Dosing and Safety of Off-label Use of Caffeine Citrate in Premature Infants.

Publication Type
Journal Article
Year of Publication
2019
Authors
Puia-Dumitrescu, Mihai; Smith, P Brian; Zhao, Jian; Soriano, Angela; Payne, Elizabeth H; Harper, Barrie; Bendel-Stenzel, Ellen; Moya, Fernando; Chhabra, Rakesh; Ku, Lawrence; Laughon, Matthew; Wade, Kelly C; Best Pharmaceuticals for Children Act–Pediatric Trials Network Steering Committee
Secondary
J Pediatr
Volume
211
Pagination
27-32.e1
Date Published
2019 Aug
Keywords
apnea; bronchopulmonary dysplasia; necrotizing enterocolitis
Abstract

OBJECTIVE: To characterize the dosing and safety of off-label caffeine citrate in a contemporary cohort of extremely premature infants.

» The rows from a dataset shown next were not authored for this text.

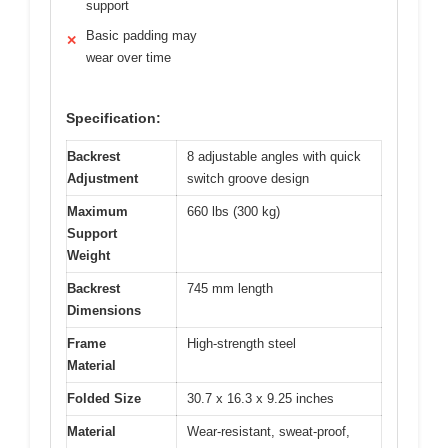
support
Basic padding may
✕
wear over time
Specification:
Backrest
8 adjustable angles with quick
Adjustment
switch groove design
Maximum
660 lbs (300 kg)
Support
Weight
Backrest
745 mm length
Dimensions
Frame
High-strength steel
Material
Folded Size
30.7 x 16.3 x 9.25 inches
Material
Wear-resistant, sweat-proof,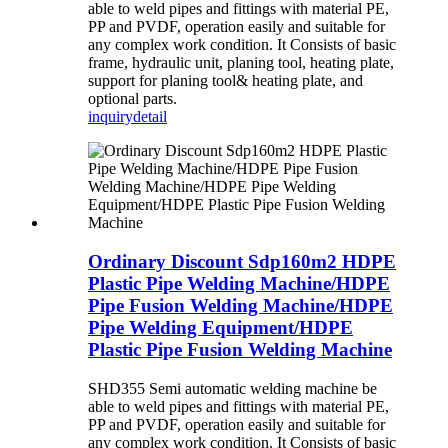
able to weld pipes and fittings with material PE,
PP and PVDF, operation easily and suitable for
any complex work condition. It Consists of basic
frame, hydraulic unit, planing tool, heating plate,
support for planing tool& heating plate, and
optional parts.
inquiry
detail
Ordinary Discount Sdp160m2 HDPE
Plastic Pipe Welding Machine/HDPE
Pipe Fusion Welding Machine/HDPE
Pipe Welding Equipment/HDPE
Plastic Pipe Fusion Welding Machine
SHD355 Semi automatic welding machine be
able to weld pipes and fittings with material PE,
PP and PVDF, operation easily and suitable for
any complex work condition. It Consists of basic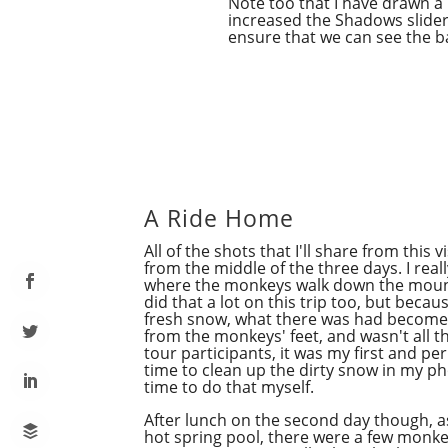
Note too that I have drawn a
increased the Shadows slider a
ensure that we can see the 
A Ride Home
All of the shots that I'll share from this
from the middle of the three days. I real
where the monkeys walk down the mount
did that a lot on this trip too, but beca
fresh snow,
what
there was had become 
from the monkeys' feet, and wasn't all t
tour participants, it was my first and per
time to clean up the dirty snow in my ph
time to do that myself.
After lunch on the second day though, a
hot spring pool, there were a few monk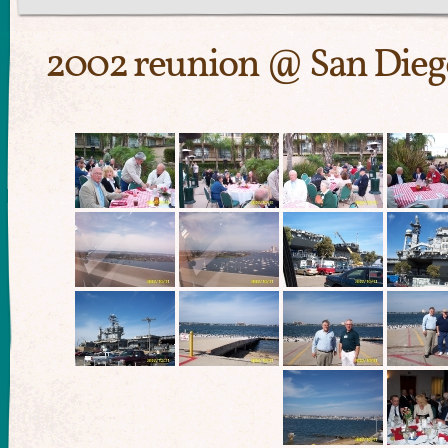
2002 reunion @ San Dieg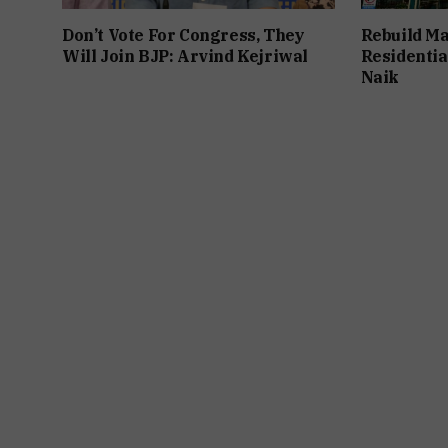
Don’t Vote For Congress, They
Rebuild Ma
Will Join BJP: Arvind Kejriwal
Residentia
Naik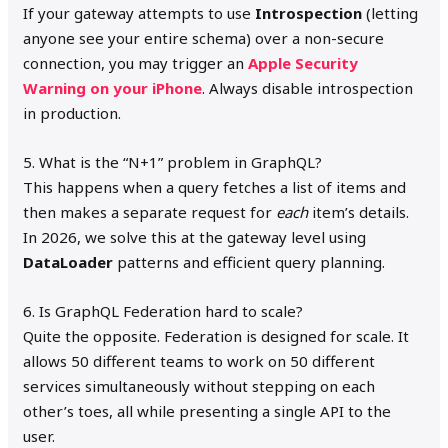
If your gateway attempts to use
Introspection
(letting
anyone see your entire schema) over a non-secure
connection, you may trigger an
Apple Security
Warning on your iPhone
. Always disable introspection
in production.
5. What is the “N+1” problem in GraphQL?
This happens when a query fetches a list of items and
then makes a separate request for
each
item’s details.
In 2026, we solve this at the gateway level using
DataLoader
patterns and efficient query planning.
6. Is GraphQL Federation hard to scale?
Quite the opposite. Federation is designed for scale. It
allows 50 different teams to work on 50 different
services simultaneously without stepping on each
other’s toes, all while presenting a single API to the
user.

STUDY DESIGN: We used electronic health records (2010-2013) from 4 neonatal intensive care units to identify infants of ≤28 weeks of gestational age exposed to caffeine citrate. Safety outcomes included death, bronchopulmonary dysplasia, necrotizing enterocolitis, spontaneous intestinal perforation, intraventricular hemorrhage, patent ductus arteriosus ligation, seizures, and arrhythmias. We used multivariable logistic regression to evaluate the association of caffeine citrate exposure with clinical events.

RESULTS: Of 410 infants with a median (IQR) gestational age of 26 (24-27) weeks, 95% received caffeine citrate for >0 days. Infants received a median (IQR) daily dose of 8 (5-10) mg/kg/day. Incidences of clinical events on day of caffeine citrate exposure were death 2%, patent ductus arteriosus ligation 12%, and medical and surgical necrotizing enterocolitis 5% and 4%, respectively. Bronchopulmonary dysplasia occurred in 37% of infants and was not associated with caffeine dose. Increased caffeine citrate dose was associated with lower odds of patent ductus arteriosus ligation and necrotizing enterocolitis.

CONCLUSIONS: Caffeine citrate was used in extremely premature infants at younger gestation, at higher doses, and for longer durations than recommended on the drug label. Increased caffeine citrate exposure, dose, or therapy duration was not associated with increased risk of necrotizing enterocolitis.